Adios, Lou Reed

Ever since I read my first Internet encyclopedia articles on Soundgarden back in the dial-up days, I’ve been meaning to check out The Velvet Underground, who were frequently cited as influences to these and other amazing artists. That means I’ve procrastinated on right-clicking those links for fifteen years. Today I finally read an article that included a brief history of The Velvet Underground because it was a rock and roll obituary for Lou Reed.

Until today, the only song I’ve knowingly enjoyed by this artist is his cover of “This Magic Moment,” but after reading the below paragraph from Andrew Barker’s excellent article in Variety, I had to listen to “Heroin” because the description was strikingly familiar…

“While gently arpeggiating a simple two-chord pattern, Reed charted a stream-of-consciousness monologue that wound through the regrets, hopeless dreams and desperate justifications of a user in the act of injecting, while, as musical counterpoint, the song’s tempo gradually increased and Cale’s low, ambient electric viola built to squalls of feedback, drowning out all the other instruments.”

Well, shit – Rammstein’s Till Lindemann must’ve been one of the 30,000 people who bought The Velvet Undergound’s debut album in the first five years because the lyrics to my favorite Rammstein song, “Adios,” describe an addict and his relationship with the drug as such:

Er nimmt die Nadel von der Ader He takes the needle from the vein
die Melodie fährt aus der Haut the melody travels out of the skin
Geigen brennen mit Gekreisch violins burn with shrieking
Harfen schneiden sich ins Fleisch harps cut the flesh
er hat die Augen aufgemacht he has opened his eyes
doch er ist nicht aufgewacht but he is not awake

[translation taken from here.]

I wish I had something more profound to add besides pointing out the obvious with a sledgehammer here.

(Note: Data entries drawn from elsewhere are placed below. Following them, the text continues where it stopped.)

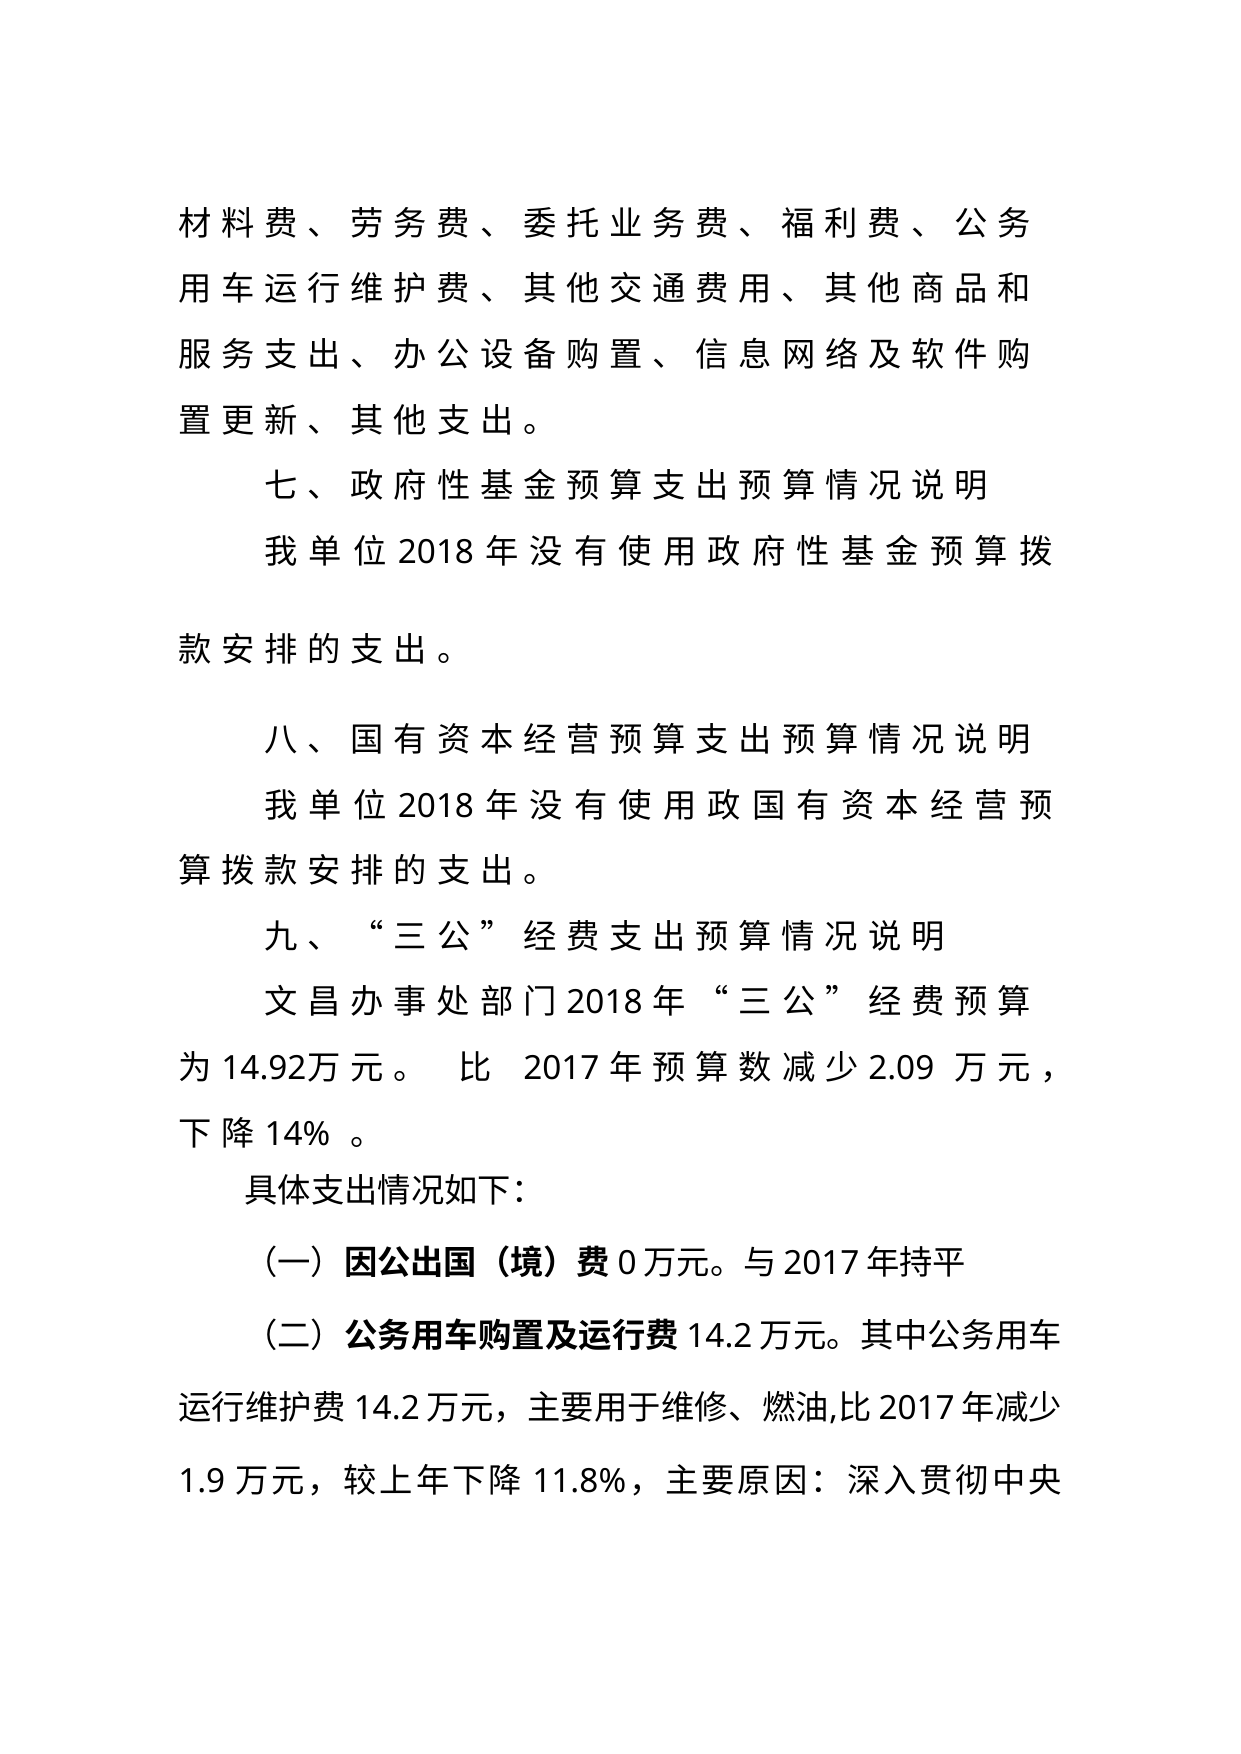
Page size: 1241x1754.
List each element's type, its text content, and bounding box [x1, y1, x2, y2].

text 我单位2018年没有使用政国有资本经营预算拨款安排的支出。 [178, 770, 1062, 901]
text 我单位2018年没有使用政府性基金预算拨款安排的支出。 [178, 516, 1062, 680]
text 七、政府性基金预算支出预算情况说明 [178, 450, 1062, 516]
text 八、国有资本经营预算支出预算情况说明 [178, 704, 1062, 770]
list 具体支出情况如下： [178, 1163, 1062, 1212]
list 九、“三公”经费支出预算情况说明 [178, 901, 1062, 967]
text 文昌办事处部门2018 年“三公”经费预算为14.92万元。 比 2017年预算数减少2.09万元，下降14%。 [178, 967, 1062, 1163]
list 因公出国（境）费 0万元。与2017年持平 [178, 1236, 1062, 1284]
list 公务用车购置及运行费14.2万元。其中公务用车运行维护费 14.2万元，主要用于维修、燃油,比2017年减少1.9万元，较上年下降11.8%，主要原因：深入贯彻中央“八项规定”精神等工作要求，大力压缩“三公”经费。 [178, 1308, 1062, 1502]
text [178, 188, 1062, 450]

I just got so excited when I read that paragraph because I love discovering connections between artists that seem as disparate as Lou Reed and Rammstein. (I had not heard about the Metallica collaboration until just now.) Then again, The Velvet Underground repeatedly show up in my research as artists who influenced a lot of my musical heroes like PJ Harvey and Layne Staley, what with Reed’s “streetwise switchblade poet persona.” Who could resist being inspired by that?

If it hadn’t taken a decade and a half for me to finally follow up on those links, I might’ve enjoyed Rammstein’s nod and felt smarter. Lord knows I don’t need any help being smug and pretentious, but you, dear reader, will probably find it worth your time to hit the Wikipedia article linked above if you’re any kind of rock and roll poetry lover at all.

So Lou Reed, I hardly knew thee, but thank you for breaking open the inhibitions of the many wonderful artists who would rise in your wake. I owe some of the best of my music collection to your work.